Hackney listing threatens sale
Follow The JC on Twitter
The interior of the Hackney Synagogue building which greatly impressed English Heritage
English Heritage’s award of Grade II listed status to the historic Hackney Synagogue building has jeopardised the United Synagogue’s plan to sell the site.
The US — which opposed the listing — had put the 112-year-old Brenthouse Road property on the market, highlighting the redevelopment potential. The hope was that a sale would fund the congregation’s relocation.
It is understood that a potential buyer has asked for time to reconsider, given that the listing, recognising architectural and historic interest, could scupper any plans for demolition.
“If we can still sell it, well and good,” said a US spokesman. “If not, we will have to think about how we can make the building fit for purpose, possibly with the aid of any heritage grants or lottery money that might be available.”
However, the US has already acquired an alternative site in Lauriston Road and spent over £100,000 on planning permission and preparations for the construction of a shul better suited to the needs of Hackney’s predominantly elderly congregation.
“Hackney is a viable community and still very much part of the US family,” the spokesman stressed.
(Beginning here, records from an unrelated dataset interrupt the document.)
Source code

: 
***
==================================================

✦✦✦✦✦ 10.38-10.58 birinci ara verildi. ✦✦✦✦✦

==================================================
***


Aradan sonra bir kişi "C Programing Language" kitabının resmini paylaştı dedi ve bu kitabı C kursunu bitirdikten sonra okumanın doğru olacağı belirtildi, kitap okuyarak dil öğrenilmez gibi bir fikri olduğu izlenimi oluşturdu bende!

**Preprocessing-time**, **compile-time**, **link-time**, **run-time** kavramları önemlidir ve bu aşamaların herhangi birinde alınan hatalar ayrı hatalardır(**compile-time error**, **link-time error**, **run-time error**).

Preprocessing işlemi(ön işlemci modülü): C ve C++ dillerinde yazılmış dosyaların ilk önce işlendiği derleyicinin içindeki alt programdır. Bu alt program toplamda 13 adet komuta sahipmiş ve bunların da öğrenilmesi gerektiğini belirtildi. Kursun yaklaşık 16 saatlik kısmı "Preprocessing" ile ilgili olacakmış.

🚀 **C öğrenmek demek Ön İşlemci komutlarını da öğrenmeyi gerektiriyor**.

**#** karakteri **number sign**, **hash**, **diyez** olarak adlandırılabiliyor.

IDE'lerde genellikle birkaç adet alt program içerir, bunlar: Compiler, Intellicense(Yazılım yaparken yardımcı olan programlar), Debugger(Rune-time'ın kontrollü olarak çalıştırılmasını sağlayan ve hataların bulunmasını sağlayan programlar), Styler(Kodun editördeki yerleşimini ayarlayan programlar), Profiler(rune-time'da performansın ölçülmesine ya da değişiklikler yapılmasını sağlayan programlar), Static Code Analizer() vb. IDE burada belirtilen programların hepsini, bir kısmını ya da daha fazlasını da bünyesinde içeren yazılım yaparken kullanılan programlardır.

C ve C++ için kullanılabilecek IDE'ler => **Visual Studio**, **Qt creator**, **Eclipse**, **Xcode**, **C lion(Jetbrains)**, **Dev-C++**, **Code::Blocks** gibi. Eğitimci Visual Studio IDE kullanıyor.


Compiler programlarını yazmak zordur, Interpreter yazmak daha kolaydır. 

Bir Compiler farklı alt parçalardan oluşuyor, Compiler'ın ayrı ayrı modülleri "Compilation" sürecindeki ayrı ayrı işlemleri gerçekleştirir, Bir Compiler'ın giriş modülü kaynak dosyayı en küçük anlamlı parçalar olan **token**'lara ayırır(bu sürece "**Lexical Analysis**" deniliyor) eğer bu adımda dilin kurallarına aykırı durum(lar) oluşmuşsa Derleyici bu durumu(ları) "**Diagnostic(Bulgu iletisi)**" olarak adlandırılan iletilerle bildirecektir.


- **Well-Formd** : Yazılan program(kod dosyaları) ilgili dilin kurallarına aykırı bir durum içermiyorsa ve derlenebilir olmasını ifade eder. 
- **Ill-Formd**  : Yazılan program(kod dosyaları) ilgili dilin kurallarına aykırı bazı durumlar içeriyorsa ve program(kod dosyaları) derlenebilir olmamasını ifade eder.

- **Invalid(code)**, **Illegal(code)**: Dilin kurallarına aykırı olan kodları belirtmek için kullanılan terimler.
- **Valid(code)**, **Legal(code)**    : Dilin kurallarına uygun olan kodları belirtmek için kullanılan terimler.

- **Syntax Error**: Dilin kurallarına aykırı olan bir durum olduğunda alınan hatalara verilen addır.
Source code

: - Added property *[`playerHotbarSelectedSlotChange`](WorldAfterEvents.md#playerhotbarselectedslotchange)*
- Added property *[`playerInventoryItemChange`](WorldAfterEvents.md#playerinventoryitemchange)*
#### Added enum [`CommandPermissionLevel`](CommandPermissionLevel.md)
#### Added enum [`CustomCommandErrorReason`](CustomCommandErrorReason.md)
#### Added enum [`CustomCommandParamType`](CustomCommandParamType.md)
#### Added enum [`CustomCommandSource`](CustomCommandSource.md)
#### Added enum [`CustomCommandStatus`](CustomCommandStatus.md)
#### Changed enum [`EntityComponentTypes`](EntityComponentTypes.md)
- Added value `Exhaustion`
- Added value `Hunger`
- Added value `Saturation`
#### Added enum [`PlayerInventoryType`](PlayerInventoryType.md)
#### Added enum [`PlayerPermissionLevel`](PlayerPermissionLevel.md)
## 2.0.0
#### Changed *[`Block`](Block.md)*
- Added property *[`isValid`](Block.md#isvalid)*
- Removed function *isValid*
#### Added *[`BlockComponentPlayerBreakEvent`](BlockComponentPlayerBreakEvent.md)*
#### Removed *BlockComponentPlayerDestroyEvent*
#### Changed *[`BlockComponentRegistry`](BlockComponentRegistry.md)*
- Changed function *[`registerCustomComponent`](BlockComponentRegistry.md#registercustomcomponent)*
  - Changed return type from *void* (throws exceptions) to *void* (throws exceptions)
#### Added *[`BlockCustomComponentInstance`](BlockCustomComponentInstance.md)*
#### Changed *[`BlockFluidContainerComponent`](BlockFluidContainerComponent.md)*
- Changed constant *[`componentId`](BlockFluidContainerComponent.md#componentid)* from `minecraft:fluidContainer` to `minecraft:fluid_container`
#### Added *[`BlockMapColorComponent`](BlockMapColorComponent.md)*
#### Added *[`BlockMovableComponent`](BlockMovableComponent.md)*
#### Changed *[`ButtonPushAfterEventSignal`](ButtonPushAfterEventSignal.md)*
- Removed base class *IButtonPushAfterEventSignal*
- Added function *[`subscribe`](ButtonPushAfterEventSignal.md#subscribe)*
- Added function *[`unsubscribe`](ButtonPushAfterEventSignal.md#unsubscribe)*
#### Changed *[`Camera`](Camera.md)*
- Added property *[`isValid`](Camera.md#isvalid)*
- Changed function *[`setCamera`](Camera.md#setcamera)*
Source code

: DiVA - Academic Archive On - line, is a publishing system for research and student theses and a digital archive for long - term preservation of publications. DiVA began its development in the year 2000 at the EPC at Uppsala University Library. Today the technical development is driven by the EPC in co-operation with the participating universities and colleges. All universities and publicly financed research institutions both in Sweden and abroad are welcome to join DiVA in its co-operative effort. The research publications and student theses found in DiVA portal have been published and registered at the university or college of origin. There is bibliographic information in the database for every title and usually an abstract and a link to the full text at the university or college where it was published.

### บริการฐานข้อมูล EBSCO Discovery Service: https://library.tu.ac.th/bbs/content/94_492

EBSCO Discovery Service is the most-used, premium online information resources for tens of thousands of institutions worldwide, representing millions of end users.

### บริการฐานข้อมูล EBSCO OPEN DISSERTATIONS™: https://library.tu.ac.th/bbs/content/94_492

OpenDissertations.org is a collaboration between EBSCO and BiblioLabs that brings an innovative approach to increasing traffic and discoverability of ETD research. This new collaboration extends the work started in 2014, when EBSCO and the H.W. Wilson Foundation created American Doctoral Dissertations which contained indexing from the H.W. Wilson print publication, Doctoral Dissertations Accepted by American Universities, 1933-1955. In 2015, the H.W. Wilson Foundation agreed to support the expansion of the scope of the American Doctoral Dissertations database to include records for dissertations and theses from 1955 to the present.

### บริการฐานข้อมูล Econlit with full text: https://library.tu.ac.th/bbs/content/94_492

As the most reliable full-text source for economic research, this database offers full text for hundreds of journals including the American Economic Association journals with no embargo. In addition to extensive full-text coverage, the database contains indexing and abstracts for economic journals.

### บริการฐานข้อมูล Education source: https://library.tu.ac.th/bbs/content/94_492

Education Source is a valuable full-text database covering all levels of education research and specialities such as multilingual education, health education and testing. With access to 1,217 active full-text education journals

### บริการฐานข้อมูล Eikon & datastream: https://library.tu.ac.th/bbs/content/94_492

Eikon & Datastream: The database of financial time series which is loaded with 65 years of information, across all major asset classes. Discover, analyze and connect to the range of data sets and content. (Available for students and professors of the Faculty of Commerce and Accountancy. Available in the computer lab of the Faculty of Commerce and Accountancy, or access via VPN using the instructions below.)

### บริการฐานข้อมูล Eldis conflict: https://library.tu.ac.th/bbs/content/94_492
“While around 80 per cent of the current membership of 436 is aged 70 or more, the district is becoming a much sought-after residential area for young Jewish professionals and their families.”
Whereas some members might harbour a sentimental desire to save the spectacular interior, the United Synagogue was not in the business of preserving buildings as museum pieces. The priority was providing facilities “fit for purpose — something the present synagogue definitely is not. It has no disabled access, the stairs to the shul are rickety, part of the women’s gallery is unsafe and closed off and the toilets are on yet another floor and difficult to get to”.
The Victorian synagogue was designed by Delissa Joseph, one of the foremost Jewish architects of the period.
It has an important place in the history of Jewish immigration to England.